> What to produce:
Rewrite the stretch from the line containing "Every image gets" through the line containing "-0.014042, -0.178640, 0.983940]]", putting "decimal places" in place of "decimals" and leaving everything else as it is.
== Information given ==
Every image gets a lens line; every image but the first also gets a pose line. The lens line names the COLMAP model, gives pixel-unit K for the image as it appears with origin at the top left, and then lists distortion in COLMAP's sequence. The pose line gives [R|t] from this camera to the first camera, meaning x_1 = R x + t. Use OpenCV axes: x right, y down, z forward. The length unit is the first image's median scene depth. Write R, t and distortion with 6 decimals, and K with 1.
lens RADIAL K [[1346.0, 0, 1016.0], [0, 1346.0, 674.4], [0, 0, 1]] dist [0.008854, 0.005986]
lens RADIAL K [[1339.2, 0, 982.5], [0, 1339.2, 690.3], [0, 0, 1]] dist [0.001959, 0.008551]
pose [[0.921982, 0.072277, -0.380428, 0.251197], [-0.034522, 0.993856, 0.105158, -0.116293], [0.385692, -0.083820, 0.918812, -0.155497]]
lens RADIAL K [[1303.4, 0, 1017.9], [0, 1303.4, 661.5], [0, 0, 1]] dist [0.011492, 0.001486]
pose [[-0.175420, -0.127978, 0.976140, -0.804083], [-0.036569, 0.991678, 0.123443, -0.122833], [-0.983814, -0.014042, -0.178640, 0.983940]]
===
== Information given ==
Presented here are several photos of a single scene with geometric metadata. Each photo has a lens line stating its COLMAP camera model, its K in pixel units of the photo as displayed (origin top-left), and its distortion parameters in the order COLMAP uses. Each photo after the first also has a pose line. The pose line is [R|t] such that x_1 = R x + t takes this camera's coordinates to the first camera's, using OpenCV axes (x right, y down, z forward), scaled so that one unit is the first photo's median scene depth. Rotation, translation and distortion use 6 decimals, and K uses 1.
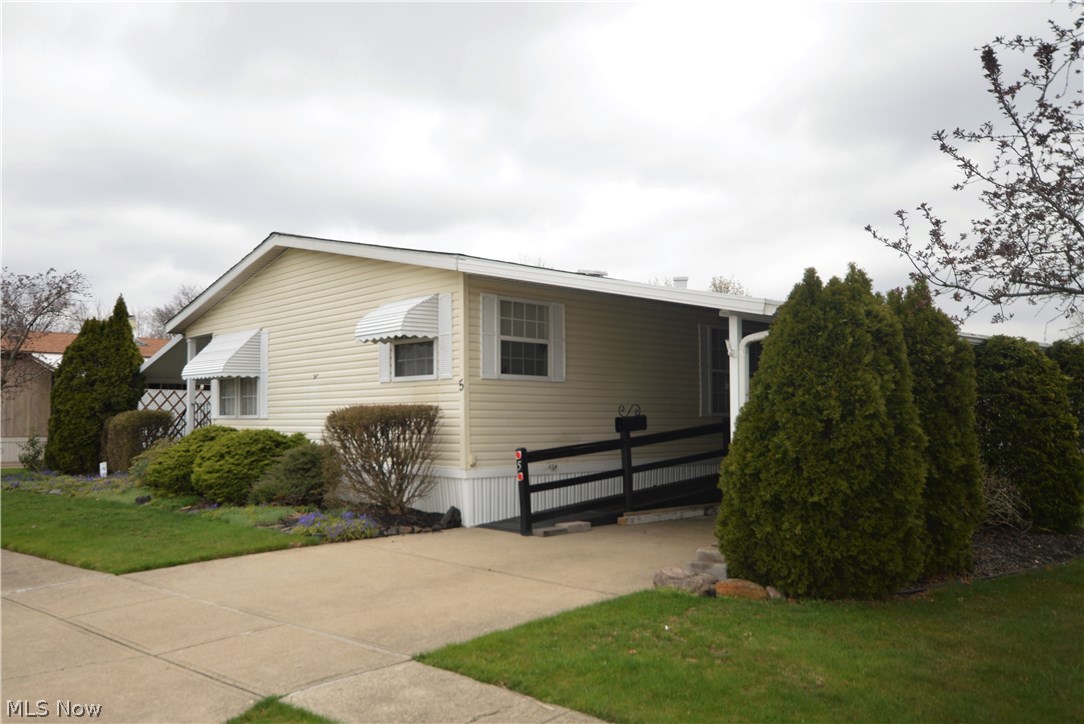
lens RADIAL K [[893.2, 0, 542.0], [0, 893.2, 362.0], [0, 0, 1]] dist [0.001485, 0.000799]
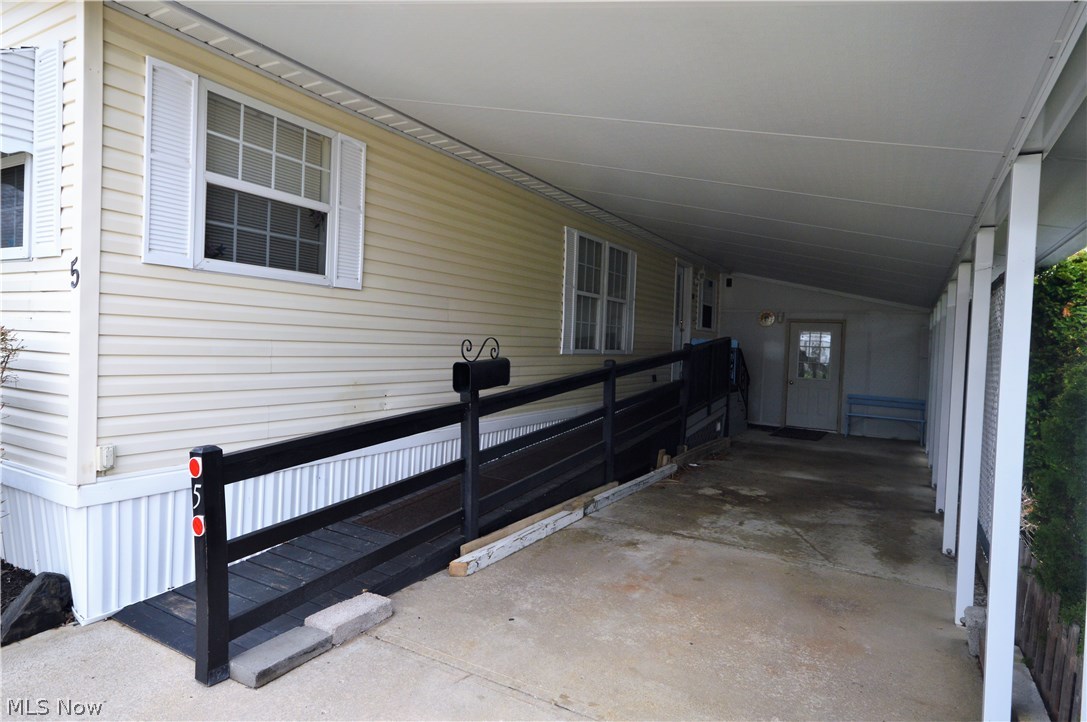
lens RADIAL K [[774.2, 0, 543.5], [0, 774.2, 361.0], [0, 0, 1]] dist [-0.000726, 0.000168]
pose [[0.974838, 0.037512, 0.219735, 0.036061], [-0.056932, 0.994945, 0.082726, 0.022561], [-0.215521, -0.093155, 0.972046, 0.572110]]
===
> Response area:
Every image gets a lens line; every image but the first also gets a pose line. The lens line names the COLMAP model, gives pixel-unit K for the image as it appears with origin at the top left, and then lists distortion in COLMAP's sequence. The pose line gives [R|t] from this camera to the first camera, meaning x_1 = R x + t. Use OpenCV axes: x right, y down, z forward. The length unit is the first image's median scene depth. Write R, t and distortion with 6 decimal places, and K with 1.
lens RADIAL K [[1346.0, 0, 1016.0], [0, 1346.0, 674.4], [0, 0, 1]] dist [0.008854, 0.005986]
lens RADIAL K [[1339.2, 0, 982.5], [0, 1339.2, 690.3], [0, 0, 1]] dist [0.001959, 0.008551]
pose [[0.921982, 0.072277, -0.380428, 0.251197], [-0.034522, 0.993856, 0.105158, -0.116293], [0.385692, -0.083820, 0.918812, -0.155497]]
lens RADIAL K [[1303.4, 0, 1017.9], [0, 1303.4, 661.5], [0, 0, 1]] dist [0.011492, 0.001486]
pose [[-0.175420, -0.127978, 0.976140, -0.804083], [-0.036569, 0.991678, 0.123443, -0.122833], [-0.983814, -0.014042, -0.178640, 0.983940]]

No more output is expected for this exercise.